··· RECORDS
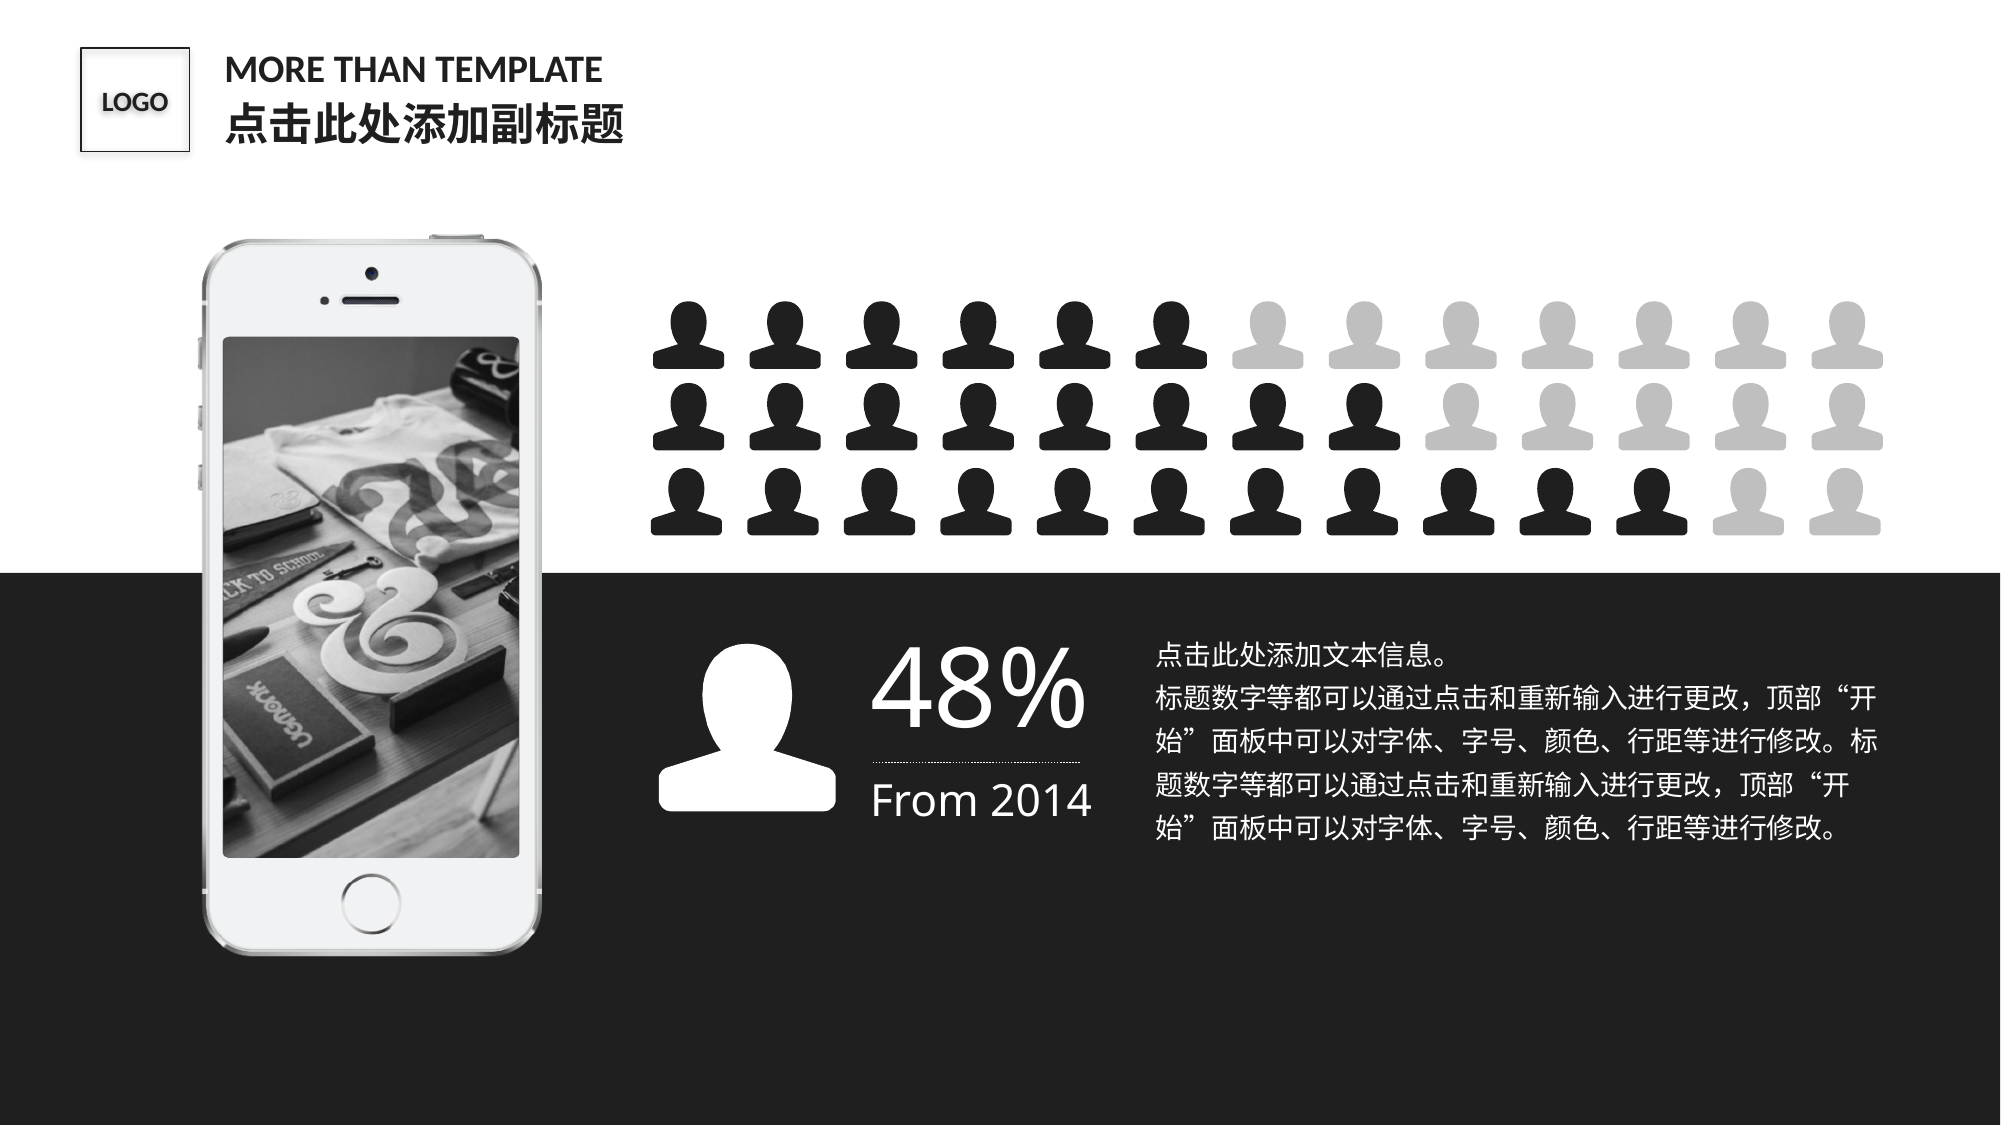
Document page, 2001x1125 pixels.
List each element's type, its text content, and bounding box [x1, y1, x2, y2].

text_box [1425, 301, 1497, 369]
text_box [1039, 382, 1111, 451]
text_box [942, 382, 1014, 451]
text_box [1618, 301, 1690, 369]
text_box [1811, 301, 1883, 369]
text_box [650, 467, 722, 536]
text_box [1135, 301, 1207, 369]
text_box [846, 382, 918, 451]
text_box [747, 467, 819, 536]
text_box [1328, 301, 1401, 369]
text_box [1423, 467, 1495, 536]
text_box [1232, 382, 1304, 451]
text_box [1616, 467, 1688, 536]
text_box [653, 301, 725, 369]
text_box [1618, 382, 1690, 451]
text_box [653, 382, 725, 451]
text_box [0, 572, 2001, 1125]
text_box [658, 643, 836, 812]
text_box MORE THAN TEMPLATE 点击此处添加副标题 [204, 29, 677, 159]
text_box [1036, 467, 1109, 536]
text_box [1133, 467, 1205, 536]
text_box LOGO [80, 47, 190, 152]
text_box [1521, 382, 1594, 451]
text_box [165, 200, 559, 987]
text_box [1328, 382, 1401, 451]
text_box [1715, 301, 1787, 369]
text_box [1232, 301, 1304, 369]
text_box 点击此处添加文本信息。 标题数字等都可以通过点击和重新输入进行更改，顶部“开始”面板中可以对字体、字号、颜色、行距等进行修改。标题数字等都可以通过点击和重新输入进行更改，顶部“开始”面板中可以对字体、字号、颜色、行距等进行修改。 [1135, 617, 1917, 855]
text_box [1521, 301, 1594, 369]
text_box [843, 467, 916, 536]
text_box [846, 301, 918, 369]
text_box [1519, 467, 1591, 536]
text_box [940, 467, 1012, 536]
text_box [1811, 382, 1883, 451]
text_box [1326, 467, 1398, 536]
text_box [1425, 382, 1497, 451]
text_box [749, 382, 821, 451]
text_box [1135, 382, 1207, 451]
text_box [1809, 467, 1881, 536]
text_box [1715, 382, 1787, 451]
text_box [942, 301, 1014, 369]
text_box [1039, 301, 1111, 369]
text_box [1712, 467, 1784, 536]
text_box [1230, 467, 1302, 536]
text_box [855, 608, 1136, 835]
text_box [749, 301, 821, 369]
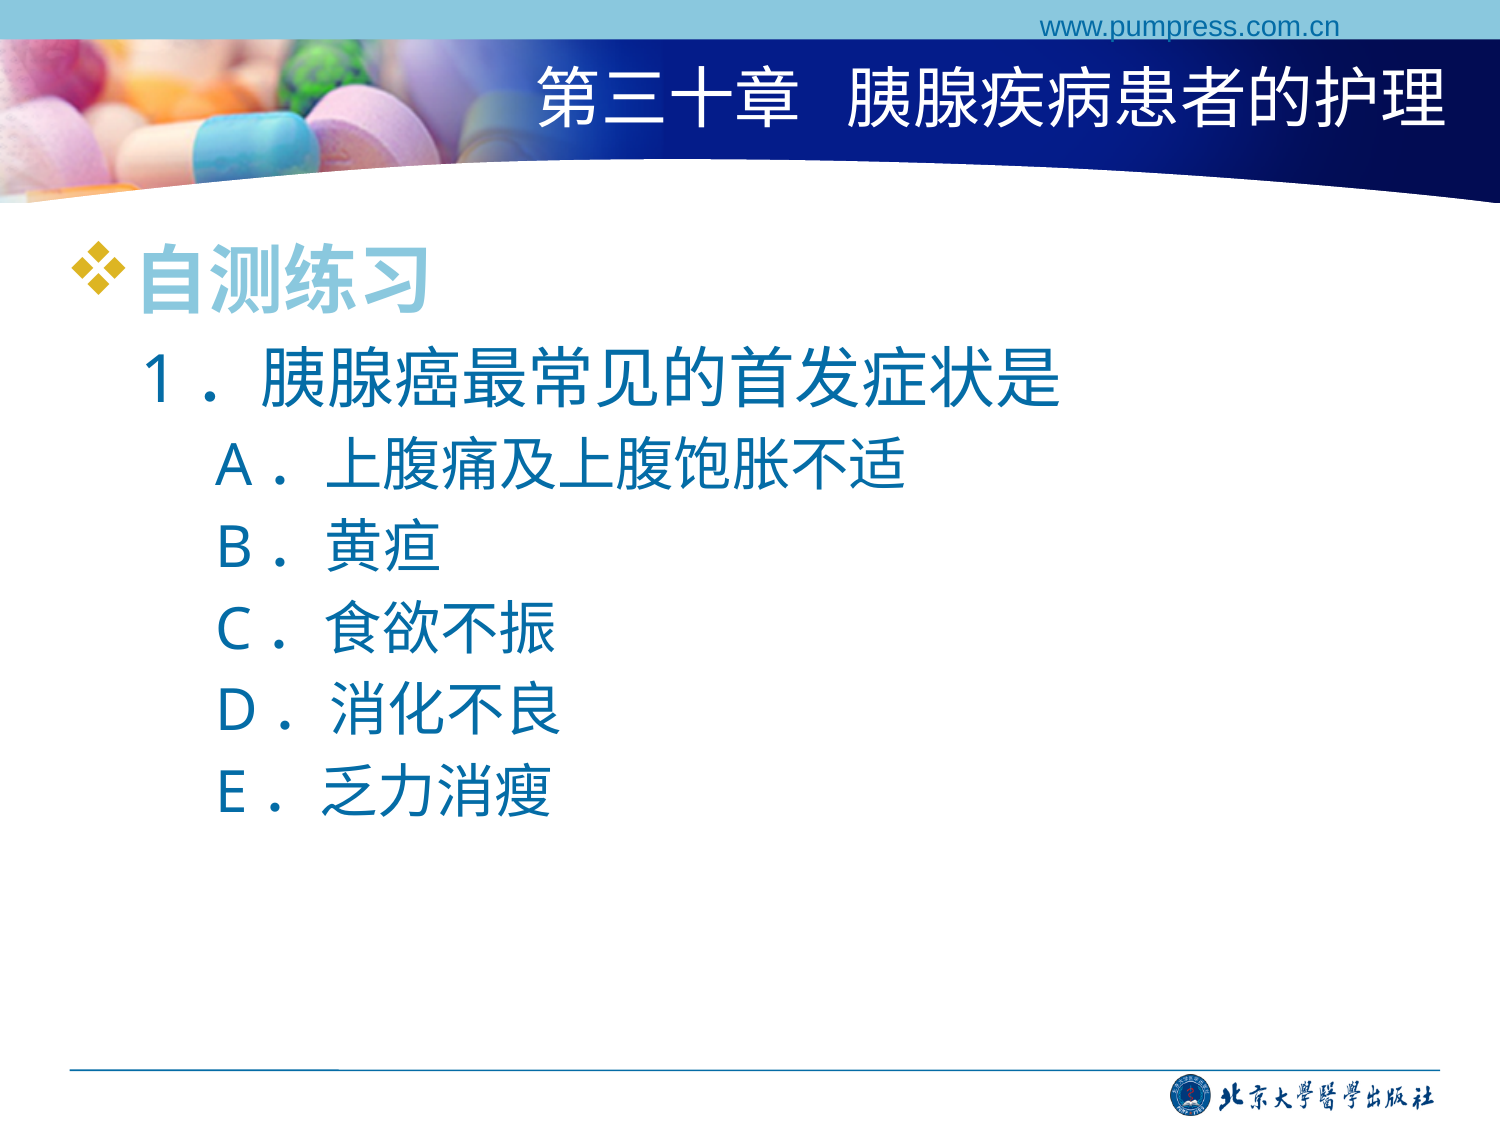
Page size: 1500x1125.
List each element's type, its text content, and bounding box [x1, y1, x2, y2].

picture [1170, 1074, 1436, 1118]
slide_number www.pumpress.com.cn [1025, 0, 1463, 38]
title 第三十章 胰腺疾病患者的护理 [137, 49, 1463, 143]
picture [0, 40, 1500, 203]
list 自测练习 1．胰腺癌最常见的首发症状是 A．上腹痛及上腹饱胀不适 B．黄疸 C．食欲不振 D．消化不良 E．乏力消瘦 [49, 224, 1463, 1026]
······
Leave out every picture and copy verbatim the lines running from the line containing "text_box [855, 608, 1136, 835]" through the final line of the data.

text_box [855, 608, 1136, 835]
text_box [749, 301, 821, 369]
Page size: 1500x1125.
List each element's type, its text content, and bounding box [x1, y1, x2, y2].

picture [1170, 1074, 1436, 1118]
slide_number www.pumpress.com.cn [1025, 0, 1463, 38]
title 第三十章 胰腺疾病患者的护理 [137, 49, 1463, 143]
picture [0, 40, 1500, 203]
list 自测练习 1．胰腺癌最常见的首发症状是 A．上腹痛及上腹饱胀不适 B．黄疸 C．食欲不振 D．消化不良 E．乏力消瘦 [49, 224, 1463, 1026]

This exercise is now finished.